→ WORK ORDER A:
In the article on Enron campaign donations, how much money is the National Republican Congressional Committee returning?
→ WORK ORDER B:
Translate this sentence from the article on Enron campaign donations into Spanish: "Most of the top recipients of Enron cash in the Senate are not up for reelection this year."
→ WORK ORDER C:
Reproduce word for word the stretch of the article on Enron campaign donations from "Two Democrats - Sen." through "House members are.".

→ SOURCE DOCUMENT:
Democrat Charles Schumer of New York received more than $21,000 during his campaign to defeat Sen. Al D'Amato. In his campaign, Mr. Schumer supported deregulating electricity as a way to lower consumer prices.
These types of donations, say analysts, while not illegal, can create a perception of impropriety. "Enron has cast into stark relief the whole issue of Washington drowning in soft, unregulated money," says Marshall Wittmann, an analyst at the Hudson Institute. "It is a story of soft money buying access to both parties."
As a result, the Enron affair could create a renewed push for campaign-finance reform on the Hill. A measure to ban soft money contributions passed the Senate last summer, then stalled in the House. But it has been gaining momentum in recent weeks - and now needs only four signatures to force a vote in the House.
"Enron does help the cause of campaign finance," says Rep. Christopher Shays (R) of Connecticut, one of the bill's cosponsors. "It shows that large corporate-treasury money has brought them access in the ways that large contributions always do."
He concedes that large firms, inevitably, will have some access to government officials. "A company like Enron is going to have access by the fact of what it is and what it does. But in the end, there shouldn't be such vast sums of money going into the ... process."
And while the rules currently allow for such contributions, a number of lawmakers are nevertheless scrambling to return their Enron donations.
Two Democrats - Sen. Jean Carnahan and House minority leader Richard Gephardt, both of Missouri - have already promised to return $1,000 contributions they received from the energy company, and the National Republican Congressional Committee is returning $100,000.
President Bush has been opposed to campaign-finance reform, but some analysts say the Enron fallout may cause him to change his position. Less certain is Enron's impact on the 2002 congressional races. Most of the top recipients of Enron cash in the Senate are not up for reelection this year. All House members are.
And in the Senate race with the biggest links to Enron - the race to succeed Gramm in Texas - the effect could cut both ways. The GOP candidate, Attorney General John Cornyn, has recused himself from the Justice Department's probe because he has received more than $150,000 from the company, while the leading Democrat, Rep. Ken Bentsen, has received more than $42,000 - the most of any House member.

→ RECORDS SHOWN:

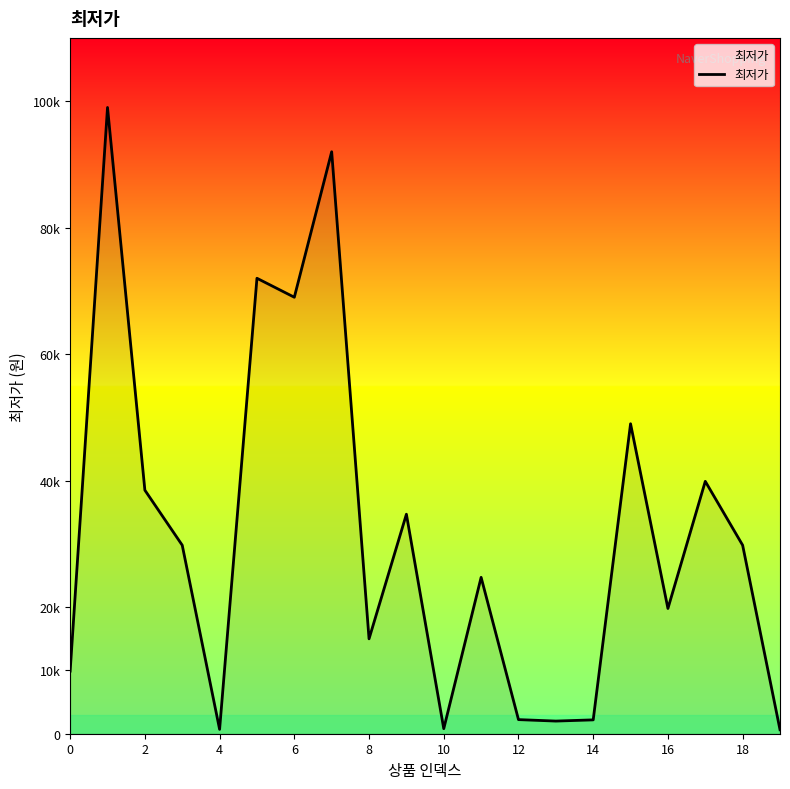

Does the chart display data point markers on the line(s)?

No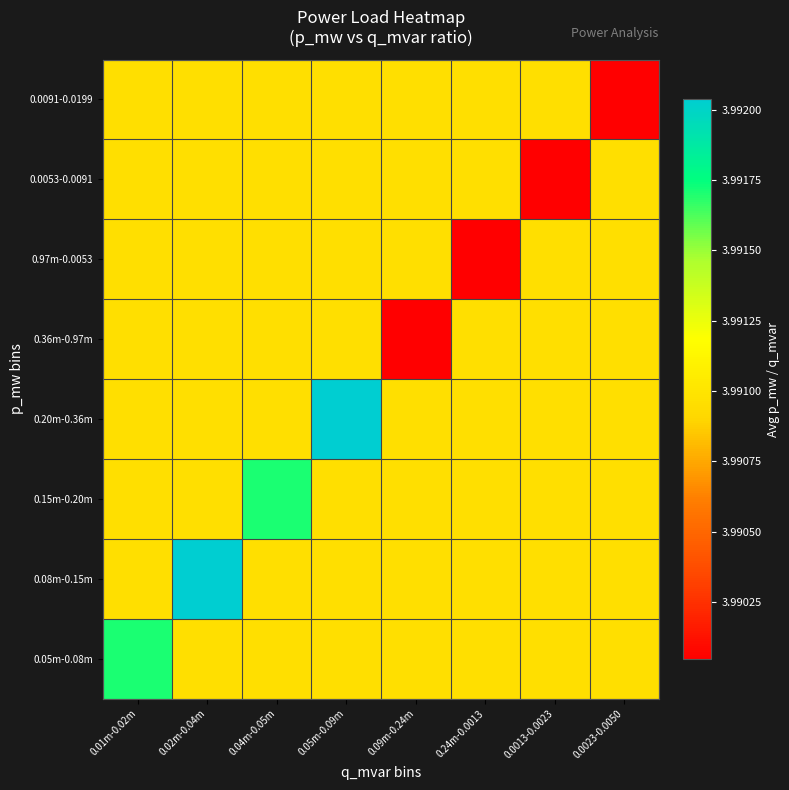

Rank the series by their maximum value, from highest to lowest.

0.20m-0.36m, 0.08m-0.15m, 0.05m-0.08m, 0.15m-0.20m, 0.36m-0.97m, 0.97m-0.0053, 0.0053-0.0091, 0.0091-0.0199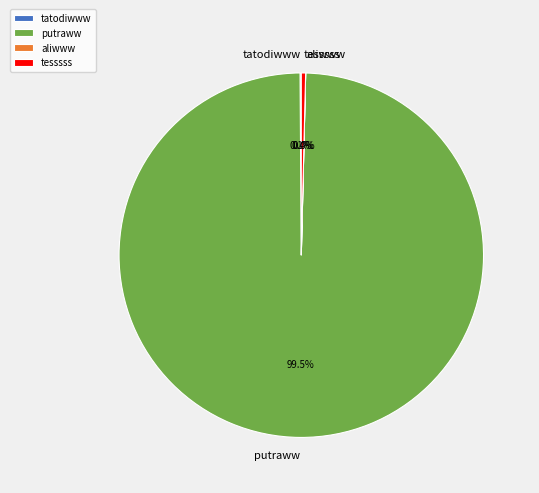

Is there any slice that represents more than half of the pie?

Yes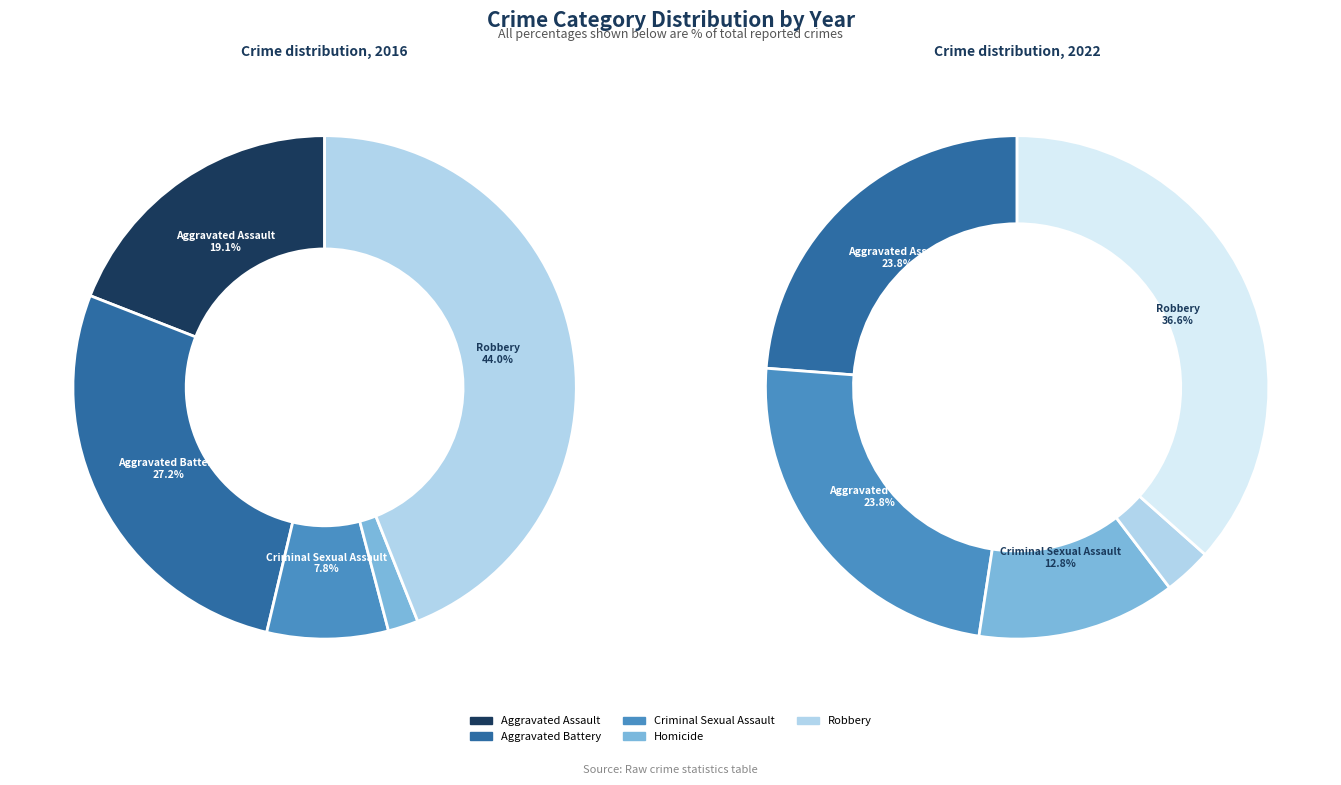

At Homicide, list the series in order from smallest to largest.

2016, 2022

→ TASK OUTPUT A:
$100,000

→ TASK OUTPUT B:
La mayoría de los principales receptores de dinero de Enron en el Senado no se presentan a la reelección este año.

→ TASK OUTPUT C:
Two Democrats - Sen. Jean Carnahan and House minority leader Richard Gephardt, both of Missouri - have already promised to return $1,000 contributions they received from the energy company, and the National Republican Congressional Committee is returning $100,000.
President Bush has been opposed to campaign-finance reform, but some analysts say the Enron fallout may cause him to change his position. Less certain is Enron's impact on the 2002 congressional races. Most of the top recipients of Enron cash in the Senate are not up for reelection this year. All House members are.